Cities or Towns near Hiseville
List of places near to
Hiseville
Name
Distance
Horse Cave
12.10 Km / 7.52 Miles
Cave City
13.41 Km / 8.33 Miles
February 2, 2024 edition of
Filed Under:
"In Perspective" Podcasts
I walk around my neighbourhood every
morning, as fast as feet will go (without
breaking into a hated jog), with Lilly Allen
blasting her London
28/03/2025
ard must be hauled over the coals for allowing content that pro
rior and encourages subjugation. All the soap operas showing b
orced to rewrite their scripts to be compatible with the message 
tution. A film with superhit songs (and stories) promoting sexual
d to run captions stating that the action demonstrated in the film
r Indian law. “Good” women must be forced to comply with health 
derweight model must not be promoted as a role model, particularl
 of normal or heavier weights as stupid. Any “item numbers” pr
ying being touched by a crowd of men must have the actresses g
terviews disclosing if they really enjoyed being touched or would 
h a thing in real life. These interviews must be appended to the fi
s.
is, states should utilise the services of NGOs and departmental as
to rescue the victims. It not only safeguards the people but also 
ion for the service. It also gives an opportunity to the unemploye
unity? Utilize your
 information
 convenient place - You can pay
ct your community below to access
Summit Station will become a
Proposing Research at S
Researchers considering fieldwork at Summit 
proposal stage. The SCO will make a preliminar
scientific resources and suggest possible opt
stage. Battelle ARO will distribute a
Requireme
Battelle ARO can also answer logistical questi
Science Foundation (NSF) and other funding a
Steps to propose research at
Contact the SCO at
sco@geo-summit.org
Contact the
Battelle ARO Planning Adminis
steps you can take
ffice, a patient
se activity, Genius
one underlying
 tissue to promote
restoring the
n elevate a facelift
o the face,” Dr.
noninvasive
-------
TASK ITEM :: The complete listing must be printed again exactly as given.

OUTPUT OF THE TASK ::
Cities or Towns near Hiseville
List of places near to
Hiseville
Name
Distance
Horse Cave
12.10 Km / 7.52 Miles
Cave City
13.41 Km / 8.33 Miles
February 2, 2024 edition of
Filed Under:
"In Perspective" Podcasts
I walk around my neighbourhood every
morning, as fast as feet will go (without
breaking into a hated jog), with Lilly Allen
blasting her London
28/03/2025
ard must be hauled over the coals for allowing content that pro
rior and encourages subjugation. All the soap operas showing b
orced to rewrite their scripts to be compatible with the message 
tution. A film with superhit songs (and stories) promoting sexual
d to run captions stating that the action demonstrated in the film
r Indian law. “Good” women must be forced to comply with health 
derweight model must not be promoted as a role model, particularl
 of normal or heavier weights as stupid. Any “item numbers” pr
ying being touched by a crowd of men must have the actresses g
terviews disclosing if they really enjoyed being touched or would 
h a thing in real life. These interviews must be appended to the fi
s.
is, states should utilise the services of NGOs and departmental as
to rescue the victims. It not only safeguards the people but also 
ion for the service. It also gives an opportunity to the unemploye
unity? Utilize your
 information
 convenient place - You can pay
ct your community below to access
Summit Station will become a
Proposing Research at S
Researchers considering fieldwork at Summit 
proposal stage. The SCO will make a preliminar
scientific resources and suggest possible opt
stage. Battelle ARO will distribute a
Requireme
Battelle ARO can also answer logistical questi
Science Foundation (NSF) and other funding a
Steps to propose research at
Contact the SCO at
sco@geo-summit.org
Contact the
Battelle ARO Planning Adminis
steps you can take
ffice, a patient
se activity, Genius
one underlying
 tissue to promote
restoring the
n elevate a facelift
o the face,” Dr.
noninvasive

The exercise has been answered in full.